W.H.O. calls for funds to combat Zika

Feb 17, 2016, 1:27 PM EST
Woodland mosquito. Source: Katja Schulz/flickr
Woodland mosquito. Source: Katja Schulz/flickr
On Wednesday, the World Health Organization called for $56 million for its plan to combat the Zika virus which is quickly spreading around nearly 40 countries and sounding global alarms. The virus has been linked to severe birth defects in Brazil, and its transmission through sexual acts has been determined in other countries.

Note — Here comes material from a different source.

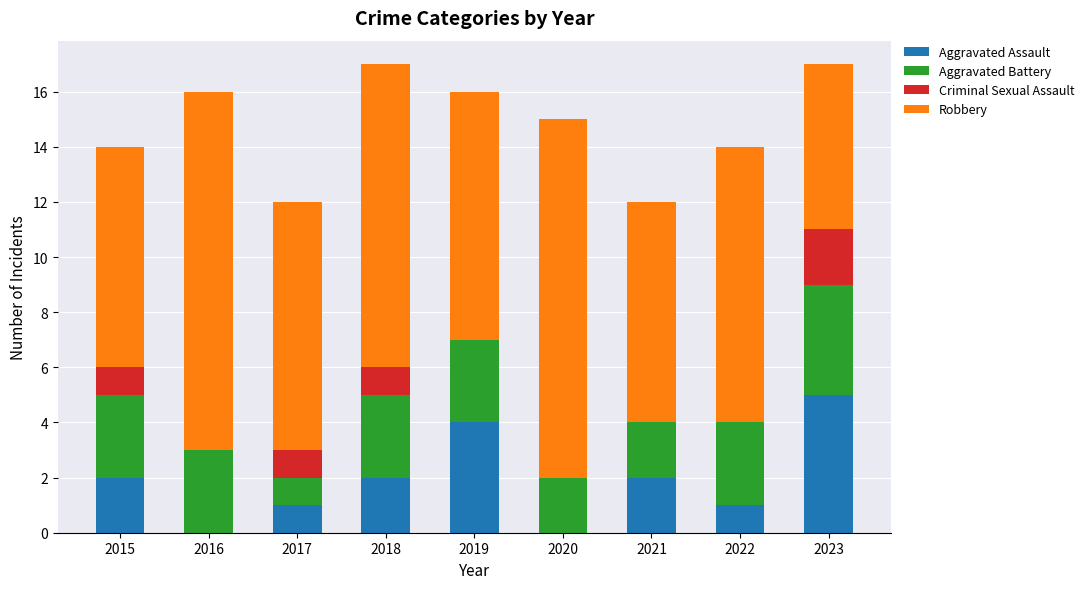

What is the maximum value for Aggravated Assault?

5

Reuters reports:
 
The funds sought would be used until June to fast-track vaccines, carry out diagnostics and research into how the mosquito-borne virus spreads, as well as virus control, the WHO said.
 
A public health expert, Lawrence Gostin, said the United Nations health agency had "grossly underestimated" the need as the virus, which has spread rapidly across the Americas, will likely spread to many other regions.
 
The WHO declared the outbreak a global public health emergency on Feb. 1, noting the association of the virus with two neurological disorders: microcephaly in babies and Guillain-Barre syndrome that can cause paralysis.
 
The Washington Post writes that a separate group of doctors is looking at the transmission of Zika as possibly related to certain chemicals:
 
While the rest of the world is focused on hunting down mosquitoes with Zika, a group of doctors and researchers in Argentina has published a report making the provocative argument that a pesticide, rather than the virus, is to blame for the alarming number of birth defects being reported in Brazil.
 
The University Network of Environment and Health wrote that pyriproxyfen, which is added to drinking water to stop the development of mosquito larvae, may be causing something in the fetal development process to go awry when ingested by pregnant women and may be leading to the babies being born with microcephaly -- a condition defined by abnormally small heads and underdeveloped brains.